• Exercise prompt:
Can you copy out the text lines of the records below word for word, leaving out the pictures?

• Data supplied:
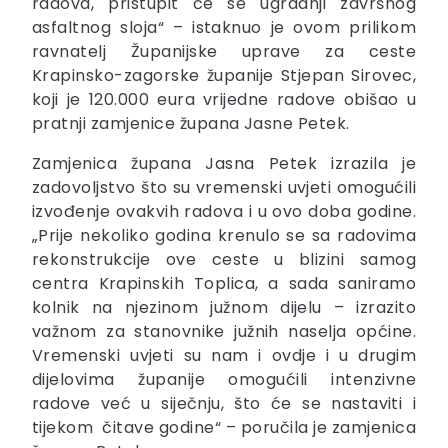
radova, pristupit će se ugradnji završnog
asfaltnog sloja“ – istaknuo je ovom prilikom
ravnatelj Županijske uprave za ceste
Krapinsko-zagorske županije Stjepan Sirovec,
koji je 120.000 eura vrijedne radove obišao u
pratnji zamjenice župana Jasne Petek.
Zamjenica župana Jasna Petek izrazila je
zadovoljstvo što su vremenski uvjeti omogućili
izvođenje ovakvih radova i u ovo doba godine.
„Prije nekoliko godina krenulo se sa radovima
rekonstrukcije ove ceste u blizini samog
centra Krapinskih Toplica, a sada saniramo
kolnik na njezinom južnom dijelu – izrazito
važnom za stanovnike južnih naselja općine.
Vremenski uvjeti su nam i ovdje i u drugim
dijelovima županije omogućili intenzivne
radove već u siječnju, što će se nastaviti i
tijekom čitave godine“ – poručila je zamjenica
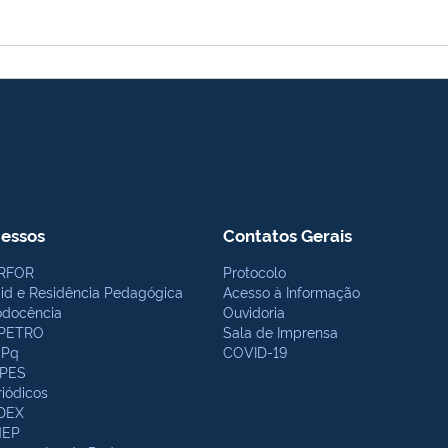
essos
Contatos Gerais
RFOR
Protocolo
bid e Residência Pedagógica
Acesso à Informação
odocência
Ouvidoria
PETRO
Sala de Imprensa
Pq
COVID-19
PES
riódicos
DEX
NEP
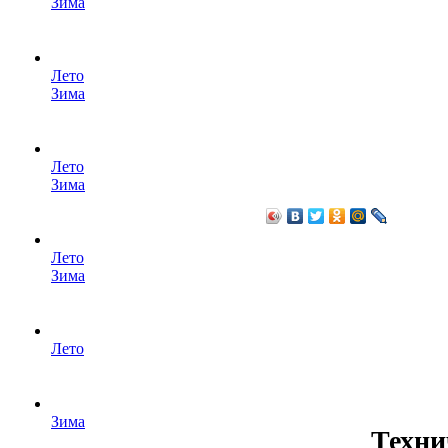
Зима
Лето
Зима
Лето
Зима
Лето
Зима
Лето
Зима
Техни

• Result for this exercise:
radova, pristupit će se ugradnji završnog
asfaltnog sloja“ – istaknuo je ovom prilikom
ravnatelj Županijske uprave za ceste
Krapinsko-zagorske županije Stjepan Sirovec,
koji je 120.000 eura vrijedne radove obišao u
pratnji zamjenice župana Jasne Petek.
Zamjenica župana Jasna Petek izrazila je
zadovoljstvo što su vremenski uvjeti omogućili
izvođenje ovakvih radova i u ovo doba godine.
„Prije nekoliko godina krenulo se sa radovima
rekonstrukcije ove ceste u blizini samog
centra Krapinskih Toplica, a sada saniramo
kolnik na njezinom južnom dijelu – izrazito
važnom za stanovnike južnih naselja općine.
Vremenski uvjeti su nam i ovdje i u drugim
dijelovima županije omogućili intenzivne
radove već u siječnju, što će se nastaviti i
tijekom čitave godine“ – poručila je zamjenica
essos
Contatos Gerais
RFOR
Protocolo
bid e Residência Pedagógica
Acesso à Informação
odocência
Ouvidoria
PETRO
Sala de Imprensa
Pq
COVID-19
PES
riódicos
DEX
NEP
Зима
Лето
Зима
Лето
Зима
Лето
Зима
Лето
Зима
Техни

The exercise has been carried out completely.